Google’s Project Tango: phone that maps 3D environments, senses depth and geometry

Google Project Tango (image 002)

Imagine directions to a new location not stopping at the street address, or never getting lost in a new building again. Or, how about playing hide-and-seek in your house with your favorite game character or competing against a friend “for control over physical space with your own miniature army”?

That’s the promise behind Project Tango, a new Google initiative which seeks to give mobile devices “a human-scale understanding of space and motion”.

The brainchild of Google’s Advanced Technology and Projects group, Project Tango is, on the surface, an unimpressive Android phone with a five-inch display and a four-megapixel camera.

But scratch deeper and you’ll find custom hardware like two Computer Vision Processors, sensors for measuring geometry and seeing in three dimensions, a camera which tracks motion and other goodies that basically turn this handset into a device that can map your environments, track its motion in full 3D space and much more…

Early prototypes of the device, of course, run Android and include development APIs to provide position, orientation and depth data to standard Android apps written in Java, C/C++, as well as the Unity Game Engine.

Check out the promo clip.

Project Tango is the result of a decade’s worth of research in robotics and computer vision across universities, research labs and Google’s industrial partners.

The initiative involves Johnny Chung Lee, a computer scientist and Human-Computer Interaction researcher at Google, who is perhaps best known for his work on Kinect development and extending the functionality of the Wii Remote controller.

Google Project Tango (image 004)

Here’s Google’s pitch:

What if you could capture the dimensions of your home simply by walking around with your phone before you went furniture shopping?
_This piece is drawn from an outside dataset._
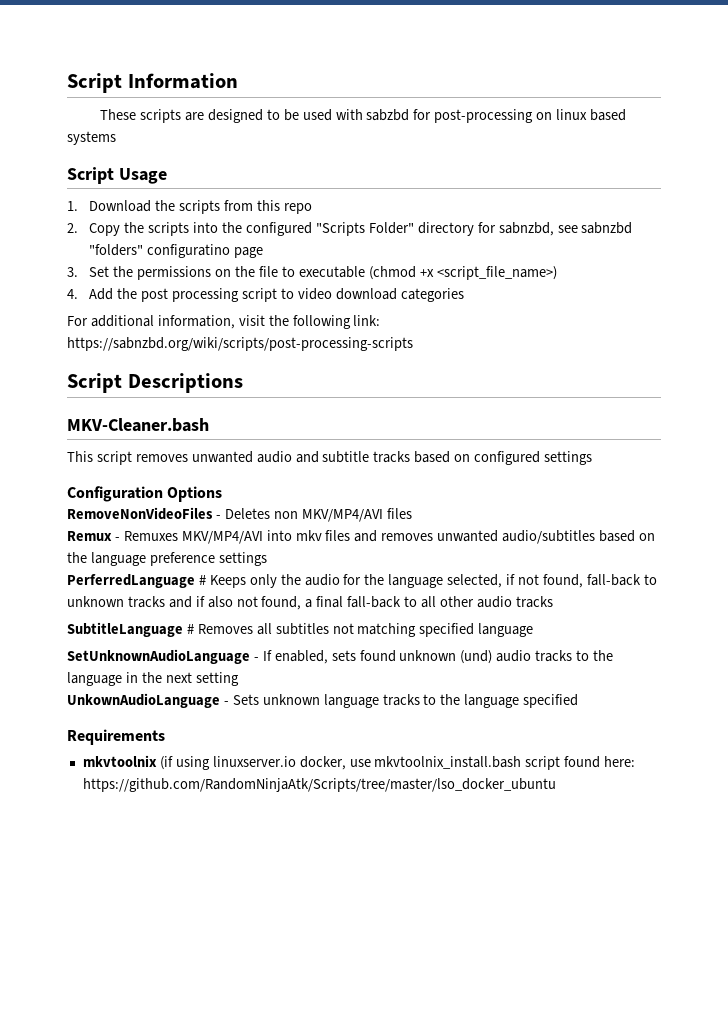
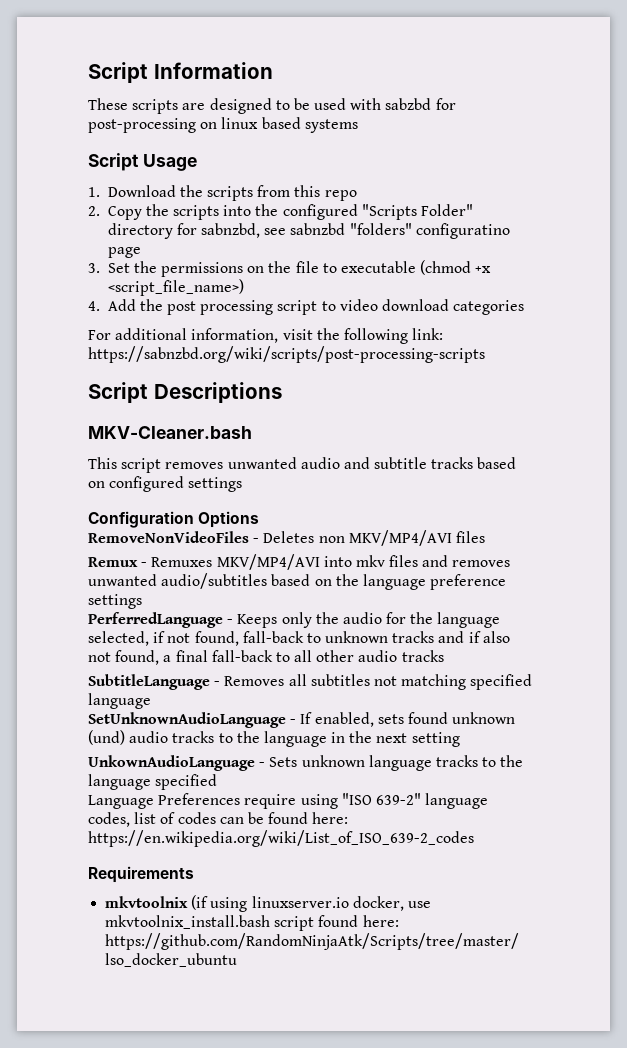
[198,575,206,585] # -> [227,619,234,624] -
[186,624,194,634] # -> [214,681,221,686] -
(579, 701) none -> [88,793,489,809] [88,812,349,827] [88,830,474,847] // Language Preferences require using "ISO 639-2" language codes, list of codes can be found here: https://en.wikipedia.org/wiki/List_of_ISO_639-2_codes

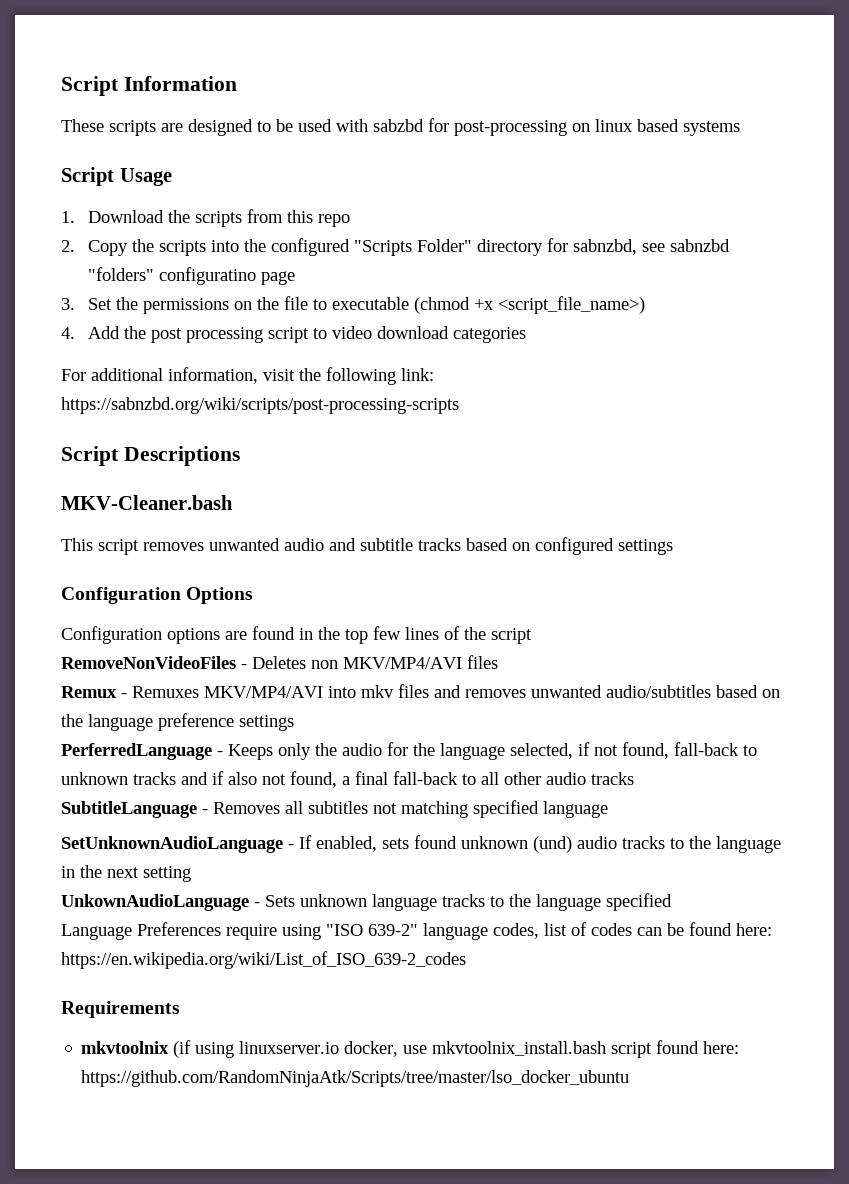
(260, 519) none -> [61,626,532,644] // Configuration options are found in the top few lines of the script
What if directions to a new location didn’t stop at the street address? What if you never again found yourself lost in a new building?

What if the visually-impaired could navigate unassisted in unfamiliar indoor places? What if you could search for a product and see where the exact shelf is located in a super-store?

And this is what the prototype device looks like:

Google Project Tango (image 001)

The sensors track the full 3D motion of the device while simultaneously creating a map of the environment, according to Google:

These sensors allow the phone to make over a quarter million 3D measurements every second, updating it’s position and orientation in real-time, combining that data into a single 3D model of the space around you.

Project Tango is an experimental device so don’t expect it to be sold to end users anytime soon. “Project Tango is a focused exploration of what might be possible in a mobile platform,” explains the firm. “It is not part of Android today”.

“Today” here is key, I’d say.

Google Project Tango (image 003)

However, Google filed-testing Project Tango with cherry-picked developers indicates that the company is looking to add 3D depth sensing and environment mapping to mobile devices as soon as the technology is ready for prime time.

Project Tango is available to a limited number of developers: initially, Google will hand out only 200 devices which are expected to ship by March 14.

Here’s how 3D environment mapping works – it’s quite fascinating!

To learn more and apply for a development kit, head over to Google’s official Project Tango website.

I certainly would love my next iPhone to exhibit awareness of 3D space and motion.